§ **Saved data entries**:
------

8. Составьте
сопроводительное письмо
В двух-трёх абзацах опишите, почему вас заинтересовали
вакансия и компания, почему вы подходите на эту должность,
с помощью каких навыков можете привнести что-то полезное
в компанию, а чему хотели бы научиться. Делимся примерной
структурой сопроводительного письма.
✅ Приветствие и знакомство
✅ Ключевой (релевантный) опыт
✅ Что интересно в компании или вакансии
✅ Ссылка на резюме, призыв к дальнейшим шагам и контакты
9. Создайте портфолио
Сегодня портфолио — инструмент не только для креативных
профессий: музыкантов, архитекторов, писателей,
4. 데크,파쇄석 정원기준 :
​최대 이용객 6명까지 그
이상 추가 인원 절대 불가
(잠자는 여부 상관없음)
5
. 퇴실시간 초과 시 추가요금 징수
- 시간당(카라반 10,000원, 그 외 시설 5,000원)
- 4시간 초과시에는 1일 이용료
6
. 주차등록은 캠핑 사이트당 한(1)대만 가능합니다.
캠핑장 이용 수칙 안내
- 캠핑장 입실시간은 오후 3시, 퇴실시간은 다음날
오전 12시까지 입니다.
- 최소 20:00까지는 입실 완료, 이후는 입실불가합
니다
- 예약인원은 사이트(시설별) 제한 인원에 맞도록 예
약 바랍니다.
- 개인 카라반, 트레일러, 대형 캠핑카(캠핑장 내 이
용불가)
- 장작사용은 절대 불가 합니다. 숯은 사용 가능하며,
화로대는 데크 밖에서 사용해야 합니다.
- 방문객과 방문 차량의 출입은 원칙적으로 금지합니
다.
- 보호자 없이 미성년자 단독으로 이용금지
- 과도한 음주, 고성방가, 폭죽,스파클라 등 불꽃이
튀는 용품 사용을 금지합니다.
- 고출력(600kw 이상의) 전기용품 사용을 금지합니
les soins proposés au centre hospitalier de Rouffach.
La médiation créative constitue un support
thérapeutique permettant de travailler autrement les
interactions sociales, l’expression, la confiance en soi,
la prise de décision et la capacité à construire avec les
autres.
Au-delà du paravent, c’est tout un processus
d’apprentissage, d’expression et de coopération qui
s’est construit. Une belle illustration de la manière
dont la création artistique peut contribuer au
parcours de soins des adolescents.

------

§ **WHAT YOU NEED TO DO**: Copy every line of the data above word for word, keeping the same line breaks and characters.

§ **ANSWER SPACE**:
8. Составьте
сопроводительное письмо
В двух-трёх абзацах опишите, почему вас заинтересовали
вакансия и компания, почему вы подходите на эту должность,
с помощью каких навыков можете привнести что-то полезное
в компанию, а чему хотели бы научиться. Делимся примерной
структурой сопроводительного письма.
✅ Приветствие и знакомство
✅ Ключевой (релевантный) опыт
✅ Что интересно в компании или вакансии
✅ Ссылка на резюме, призыв к дальнейшим шагам и контакты
9. Создайте портфолио
Сегодня портфолио — инструмент не только для креативных
профессий: музыкантов, архитекторов, писателей,
4. 데크,파쇄석 정원기준 :
​최대 이용객 6명까지 그
이상 추가 인원 절대 불가
(잠자는 여부 상관없음)
5
. 퇴실시간 초과 시 추가요금 징수
- 시간당(카라반 10,000원, 그 외 시설 5,000원)
- 4시간 초과시에는 1일 이용료
6
. 주차등록은 캠핑 사이트당 한(1)대만 가능합니다.
캠핑장 이용 수칙 안내
- 캠핑장 입실시간은 오후 3시, 퇴실시간은 다음날
오전 12시까지 입니다.
- 최소 20:00까지는 입실 완료, 이후는 입실불가합
니다
- 예약인원은 사이트(시설별) 제한 인원에 맞도록 예
약 바랍니다.
- 개인 카라반, 트레일러, 대형 캠핑카(캠핑장 내 이
용불가)
- 장작사용은 절대 불가 합니다. 숯은 사용 가능하며,
화로대는 데크 밖에서 사용해야 합니다.
- 방문객과 방문 차량의 출입은 원칙적으로 금지합니
다.
- 보호자 없이 미성년자 단독으로 이용금지
- 과도한 음주, 고성방가, 폭죽,스파클라 등 불꽃이
튀는 용품 사용을 금지합니다.
- 고출력(600kw 이상의) 전기용품 사용을 금지합니
les soins proposés au centre hospitalier de Rouffach.
La médiation créative constitue un support
thérapeutique permettant de travailler autrement les
interactions sociales, l’expression, la confiance en soi,
la prise de décision et la capacité à construire avec les
autres.
Au-delà du paravent, c’est tout un processus
d’apprentissage, d’expression et de coopération qui
s’est construit. Une belle illustration de la manière
dont la création artistique peut contribuer au
parcours de soins des adolescents.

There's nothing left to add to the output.